Saved data entries:
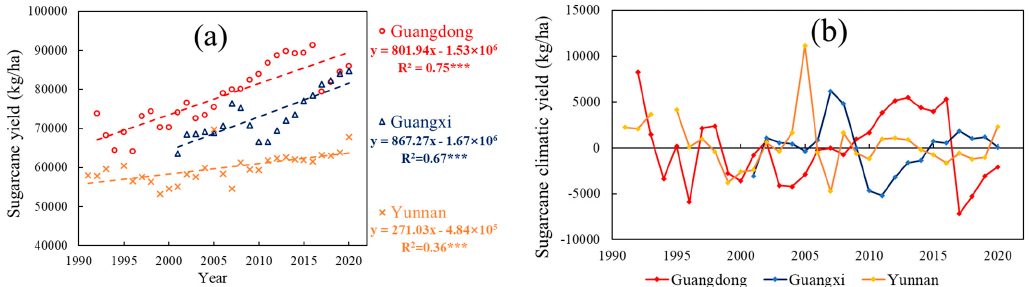
Figure 9. The actual yield ( a ) and climatic yield ( b ) of sugarcane in Guangdong, Guangxi, and Yunnan provinces. *** indicates p < 0.001.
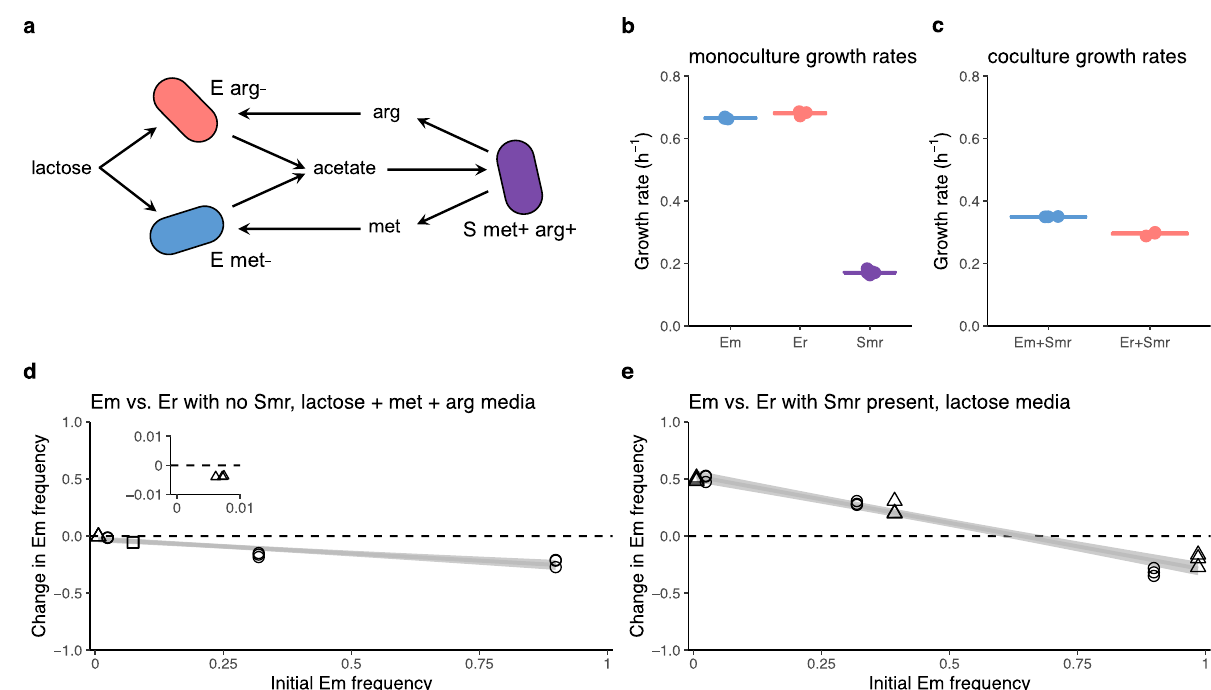
Fig. 2 Laboratory results show the coexistence of competing partner strains in a multiple mutualist community. a Schematic showing the interactions between the E. coli partner mutualists that comprise the partner guild and the S. enterica shared mutualist. The arginine auxotroph, E arg − ( “ Er ” ), and the methionine auxotroph, E met − ( “ Em ” ), consume lactose and produce acetate. S met + arg + ( “ Smr ” ) consumes acetate and produces both arginine (arg) and methionine (met). b The growth rates in monoculture of the three strains differ (one-way ANOVA: F (2, 9) = 9897, P = 9.1e-16). Er grows faster than Em (Tukey HSD: P = 0.037), and Smr grows much more slowly than either E. coli strain (Tukey HSD: P < 1e-7). Em ( n = 3) and Er ( n = 3) were grown in lactose media with excess methionine and arginine, and Smr ( n = 6) was grown in acetate media. All data points are shown, and the horizontal lines show means. Replicates were independent biological replicates performed over one experiment. c Growth rates of Em + Smr ( n = 3) and Er + Smr ( n = 3) cocultures. Em + Smr cultures grow faster (Welch ’ s two-sample t test: t (2) = 15, P = 0.004). All data points are shown, and the horizontal line shows the mean. Replicates were independent biological replicates performed over one experiment. d A mutual invasibility experiment with cocultures of Em and Er in a lactose medium with excess amino acids. The frequency of Em decreases from all starting frequencies, including when started at 0.6% of the population (inset plot; Welch ’ s two-sample t test: t (2) = 48, P = 0.0004), indicating that Em is the weaker competitor for lactose. The change in Em frequency was calculated as [Em/(Em + Er)] fi nal − [Em/(Em + Er)] initial . Supplementary Fig. 4 shows that Em frequency also decreases when Smr is present in this environment. e A mutual invasibility experiment in the three-strain multiple mutualist community in a lactose medium. Em increases in frequency when started rare (Welch ’ s two-sample t test: t (2) = − 58, P = 0.0003), but decreases in frequency when started common (Welch ’ s two-sample t test: t (2) = 6, P = 0.02), indicating that the two E. coli strains coexist. The change in Em frequency was calculated as [Em/(Em + Er)] fi − [Em/(Em + Er)] nal initial . Smr yields are similar across all Em frequencies (Supplementary Fig. 7). In panels d and e , shapes indicate independent experimental batches (A = circles, B = triangles, C = squares). Sample sizes, means, and standard deviations are given in “ Results ” . Source data are provided as a Source Data fi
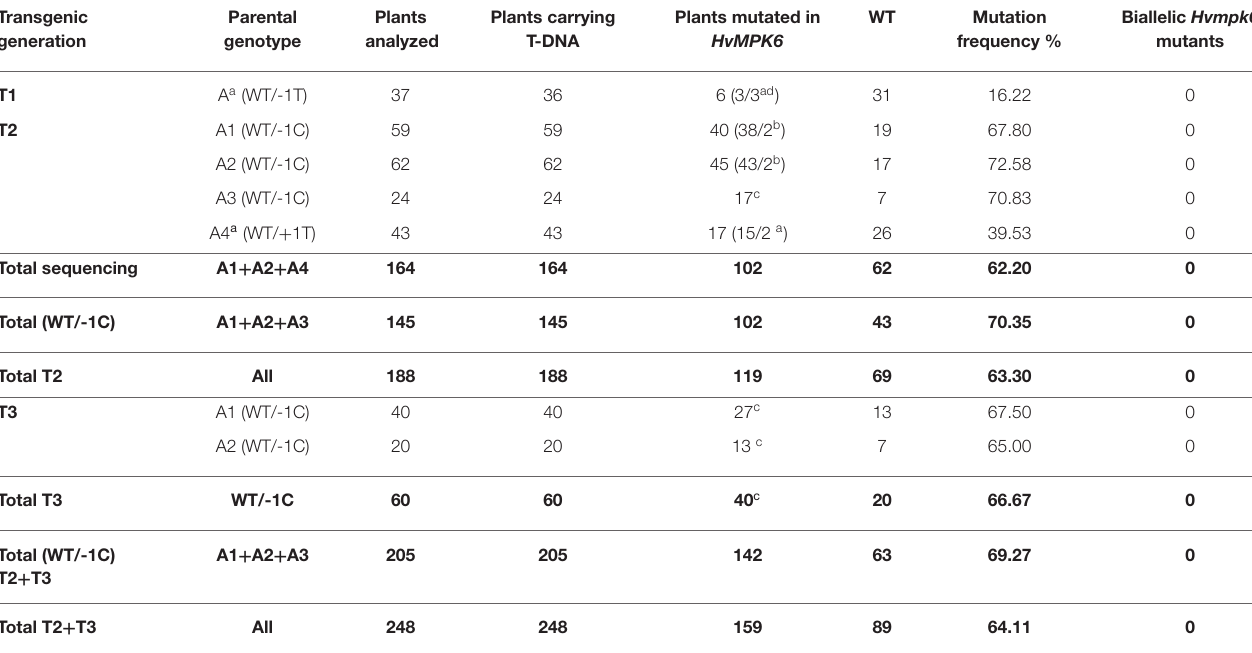
TABLE 3 | Detection of the on-target mutations and T-DNA in emerged plants in T1, T2, and T3 generation. Transgenic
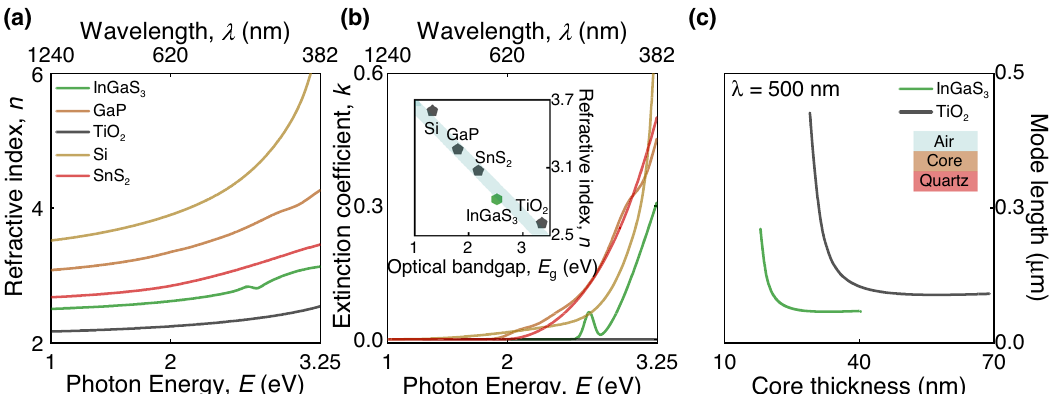
Fig. 4 Towards visible-range all-dielectric nanophotonics with non-van der Waals InGaS 3 . a Refractive index and b extinction coef fi cient spectra of visible-range high-refractive index and low-loss materials. Inset: The correlation between refractive indices and optical bandgaps for high-refractive index materials. c Plots of the mode length of the fundamental mode as a function of core thickness in a planar nanophotonic waveguide with InGaS 3 and TiO 2 as core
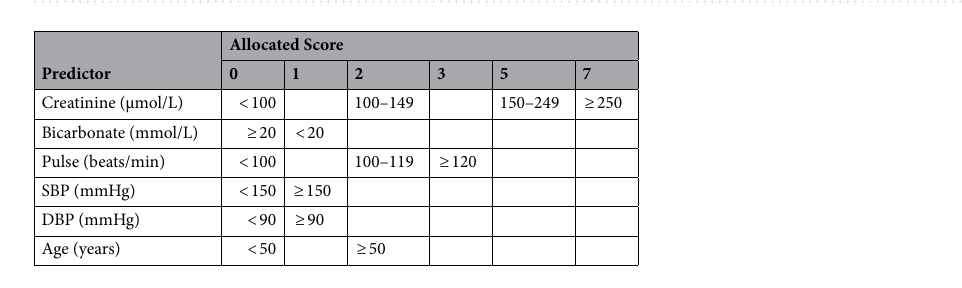
Table 2. Six-variable AKI Risk Score (AKI-RiSc) breakdown. SBP systolic blood pressure, DBP diastolic blood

# [Task description]
With the pictures removed, return all the entries exactly.

# [Output for this task]
Figure 9. The actual yield ( a ) and climatic yield ( b ) of sugarcane in Guangdong, Guangxi, and Yunnan provinces. *** indicates p < 0.001.
Fig. 2 Laboratory results show the coexistence of competing partner strains in a multiple mutualist community. a Schematic showing the interactions between the E. coli partner mutualists that comprise the partner guild and the S. enterica shared mutualist. The arginine auxotroph, E arg − ( “ Er ” ), and the methionine auxotroph, E met − ( “ Em ” ), consume lactose and produce acetate. S met + arg + ( “ Smr ” ) consumes acetate and produces both arginine (arg) and methionine (met). b The growth rates in monoculture of the three strains differ (one-way ANOVA: F (2, 9) = 9897, P = 9.1e-16). Er grows faster than Em (Tukey HSD: P = 0.037), and Smr grows much more slowly than either E. coli strain (Tukey HSD: P < 1e-7). Em ( n = 3) and Er ( n = 3) were grown in lactose media with excess methionine and arginine, and Smr ( n = 6) was grown in acetate media. All data points are shown, and the horizontal lines show means. Replicates were independent biological replicates performed over one experiment. c Growth rates of Em + Smr ( n = 3) and Er + Smr ( n = 3) cocultures. Em + Smr cultures grow faster (Welch ’ s two-sample t test: t (2) = 15, P = 0.004). All data points are shown, and the horizontal line shows the mean. Replicates were independent biological replicates performed over one experiment. d A mutual invasibility experiment with cocultures of Em and Er in a lactose medium with excess amino acids. The frequency of Em decreases from all starting frequencies, including when started at 0.6% of the population (inset plot; Welch ’ s two-sample t test: t (2) = 48, P = 0.0004), indicating that Em is the weaker competitor for lactose. The change in Em frequency was calculated as [Em/(Em + Er)] fi nal − [Em/(Em + Er)] initial . Supplementary Fig. 4 shows that Em frequency also decreases when Smr is present in this environment. e A mutual invasibility experiment in the three-strain multiple mutualist community in a lactose medium. Em increases in frequency when started rare (Welch ’ s two-sample t test: t (2) = − 58, P = 0.0003), but decreases in frequency when started common (Welch ’ s two-sample t test: t (2) = 6, P = 0.02), indicating that the two E. coli strains coexist. The change in Em frequency was calculated as [Em/(Em + Er)] fi − [Em/(Em + Er)] nal initial . Smr yields are similar across all Em frequencies (Supplementary Fig. 7). In panels d and e , shapes indicate independent experimental batches (A = circles, B = triangles, C = squares). Sample sizes, means, and standard deviations are given in “ Results ” . Source data are provided as a Source Data fi
TABLE 3 | Detection of the on-target mutations and T-DNA in emerged plants in T1, T2, and T3 generation. Transgenic
Fig. 4 Towards visible-range all-dielectric nanophotonics with non-van der Waals InGaS 3 . a Refractive index and b extinction coef fi cient spectra of visible-range high-refractive index and low-loss materials. Inset: The correlation between refractive indices and optical bandgaps for high-refractive index materials. c Plots of the mode length of the fundamental mode as a function of core thickness in a planar nanophotonic waveguide with InGaS 3 and TiO 2 as core
Table 2. Six-variable AKI Risk Score (AKI-RiSc) breakdown. SBP systolic blood pressure, DBP diastolic blood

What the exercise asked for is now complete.